Nova Délhi, 15 mar (EFE).- Funcionária no escritório de Barack Obama quando ele não era nada além de um senador em Illinois e expulsa da Força Aérea dos Estados Unidos por afirmar sua homossexualidade, Robin Chaurasiya é atualmente finalista de um prestigiado prêmio por um trabalho bastante inovador: o de dar aulas a filhas de prostitutas na Índia.

A jovem americana de origem indiana lamenta que a maior parte de seu reconhecimento venha de fora da Índia, onde o conservadorismo se choca com seu método de ensino "informal" e onde enfrenta incontáveis impedimentos por atuar com filhas de trabalhadoras do sexo.

Sua ONG, a Kranti, que significa "revolução" em híndi, acolhe 16 adolescentes e duas vítimas de tráfico de pessoas em Mumbai. O trabalho que lhe rendeu uma indicação ao Global Teacher Prize, o "Nobel da Educação", e no qual concorre pela primeira vez um brasileiro, o mato-grossense Marcio Andrade Batista.

Depois de entrar para o mundo do voluntariado ainda muito jovem, Robin admite que se aproximou dessas meninas, em parte, por sustentarem algumas "lutas" que ela mesma viveu na infância.

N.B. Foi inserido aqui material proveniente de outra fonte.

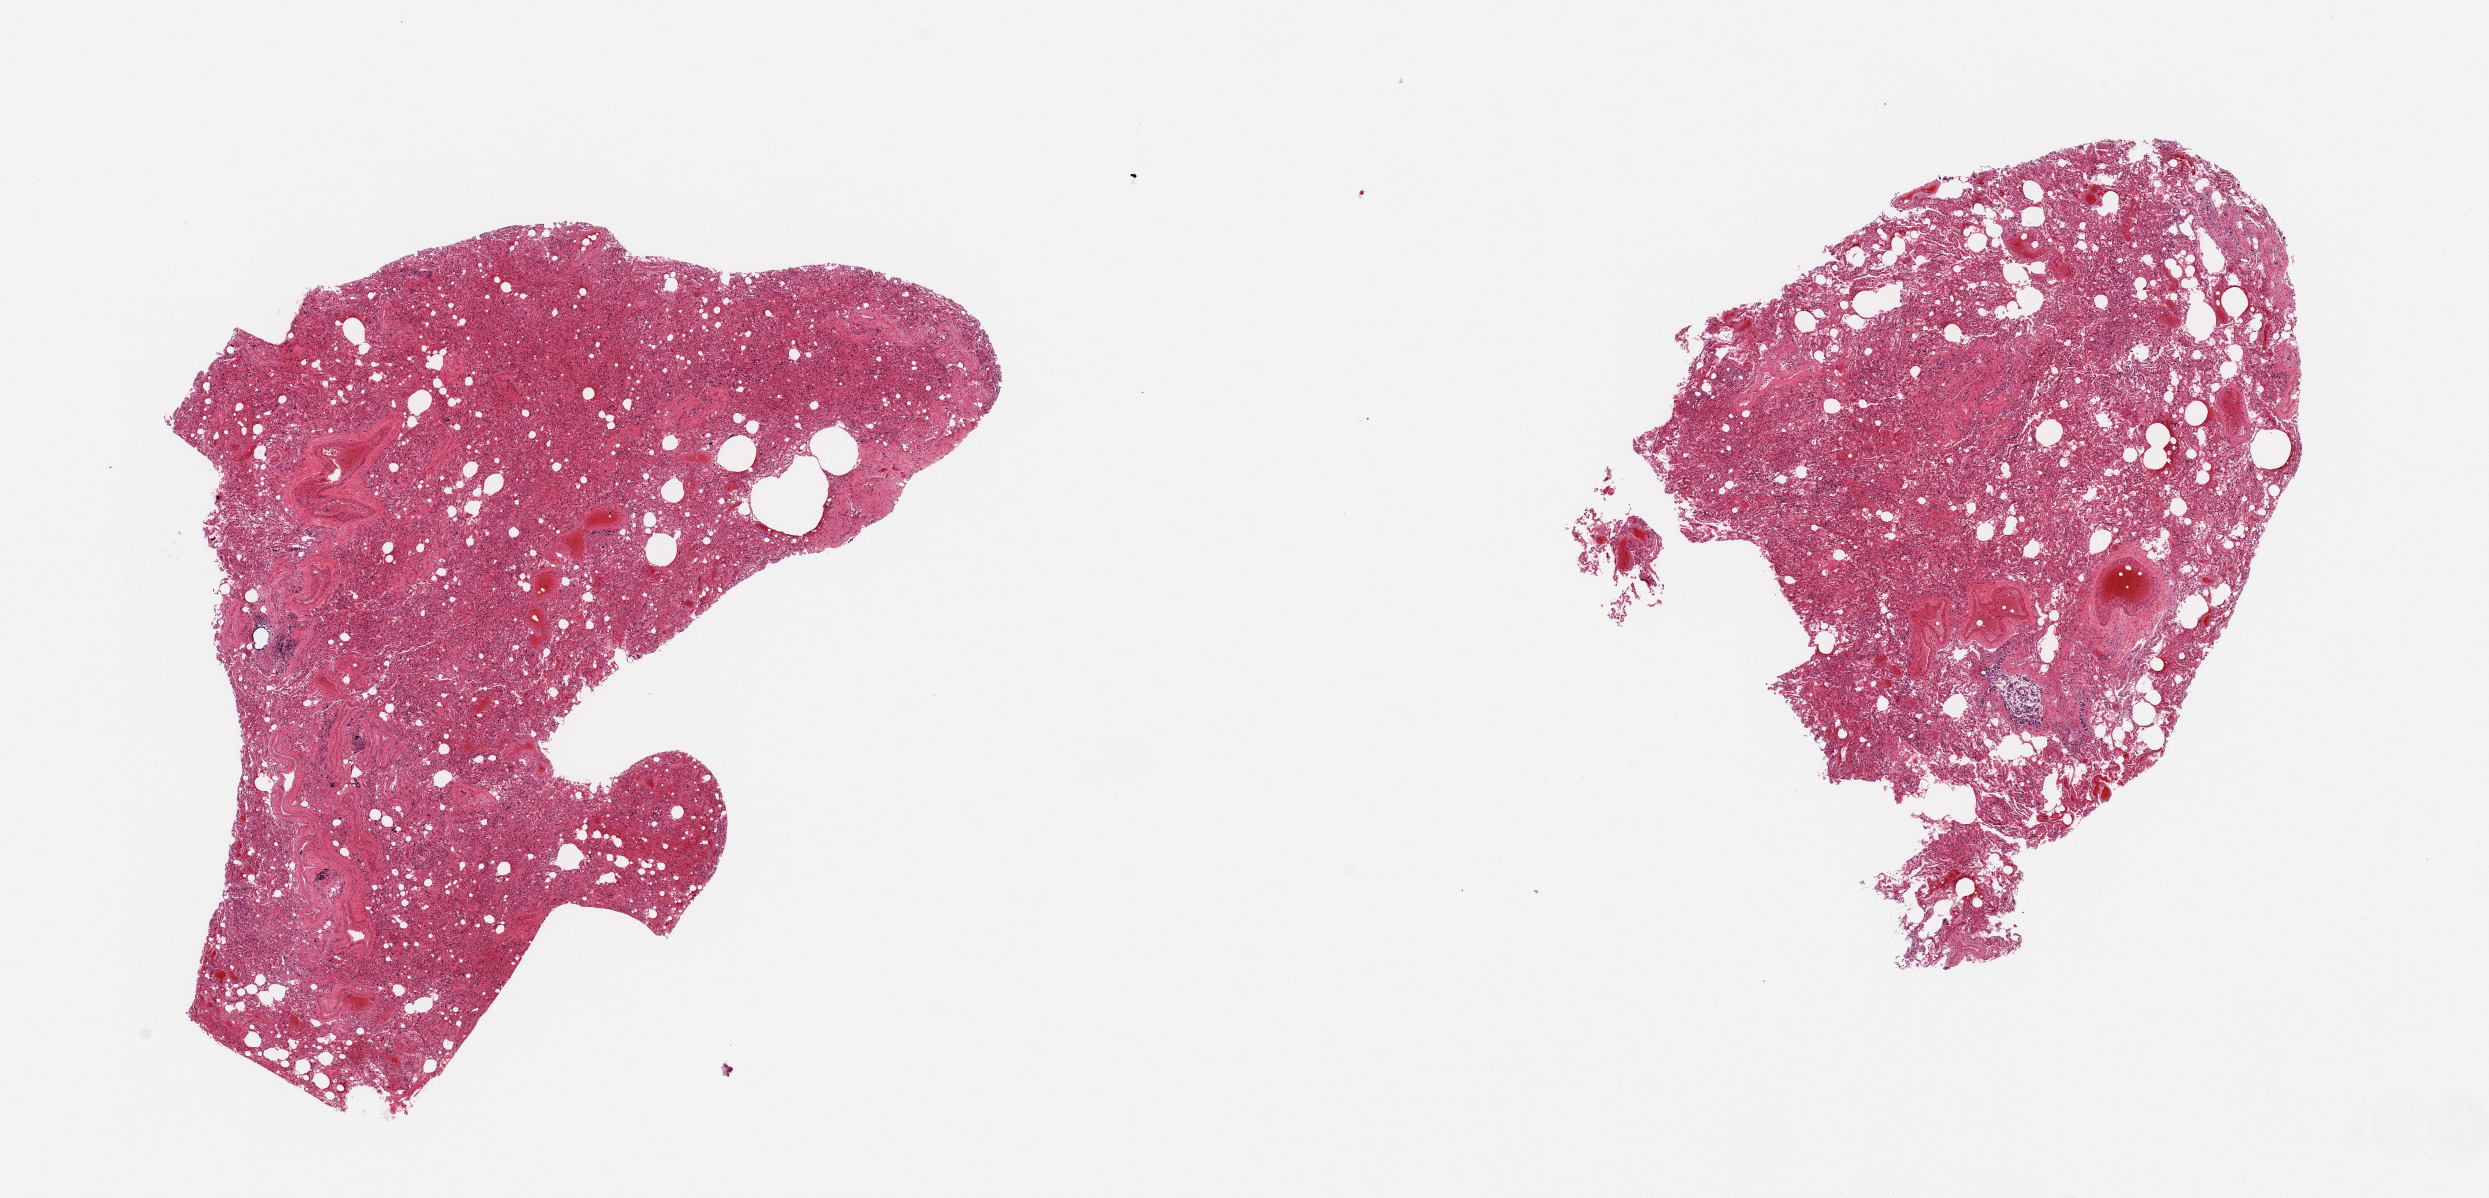
Digitized haematoxylin and eosin-stained section, whole scanned area (about 19.7 x 9.5 mm, from a 20x scan) shown as a low-resolution overview; PAXgene-fixed, paraffin-embedded tissue; sampled site (target tissue): lung; donor tissue sample. Donor sex: male.
Reviewer comment on this tissue sample: 2 pieces, advanced congestion; chronic pneumonitis, possible early fibrosis.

"Cresci em uma casa com muita violência doméstica e minha mãe tinha esquizofrenia", conta.

Antes de dividir uma casa com 18 "revolucionárias" - como ela chama suas alunas -, Robin trabalhou para o então senador Barack Obama e serviu à Força Aérea americana. Ela explica que as meninas ficam na ONG durante quatro horas na parte da manhã. Depois, elas vão à escola formal.

Suas atribuladas tardes continuam sendo dedicadas as aulas de inglês, teatro e música, ou "explorando e experimentando diferentes coisas" que acontecem na cidade.

"As pessoas na Índia não acreditam necessariamente no tipo de educação que eu acredito. Aqui é um lugar muito tradicional. Quase 100% da Índia ainda acha que a pessoa tem que ser engenheiro ou médico, que você deve focar apenas no vestibular e que a educação formal é tudo", explica.

Mas suas alunas não representam o modelo tradicional de estudante. Elas vêm de Kamathipura, um dos maiores pontos de prostituição da Ásia, e muitas das mães das "revolucionárias" foram alvo de tráfico humano quando tinham entre 10 e 15 anos.

A Kranti sobrevive graças a doações privadas e campanhas de "crowdfunding" e quase não recebe financiamento de empresas.

"Às companhias adoram as crianças pequenas, a educação, os órfãos, mas ninguém se comove com os problemas do trabalho sexual", comenta.

A origem das meninas também não ajuda na hora de encontrar um lar comum para todas, um problema que elas vivem há anos. Por morarem juntas, quando o grupo procura uma casa para alugar precisa se passar por uma instituição que atua com órfãos, por exemplo. Contudo, quando os proprietários descobrem a verdadeira história da Kranti, imediatamente colocam as meninas na rua.

Apesar de tudo, ela afirma que a situação tem melhorado "muito" nos últimos anos, graças ao surgimento de outras ONGs e da alta do preço dos alugueis.

Exceto pelo fato de algumas progenitoras terem morrido e outras terem graves problemas mentais ou dependências, a Kranti e as meninas têm "boas relações" com as mães. Isso se deve ao fato de a equipe da ONG e as próprias mães se esforçarem para fazer às jovens entenderem que elas se dedicam à prostituição para proporcionar uma vida que elas não puderam ter.

"Muitas mães falam sobre o tema com as filhas e dizem que preferem se prostituir a ter a menina em uma escola inglesa ou como empregada. Nosso sonho é ter nossa própria casa de onde não poderemos ser expulsas e onde possamos unir um albergue a uma escola para poder ter mais alunas", revela.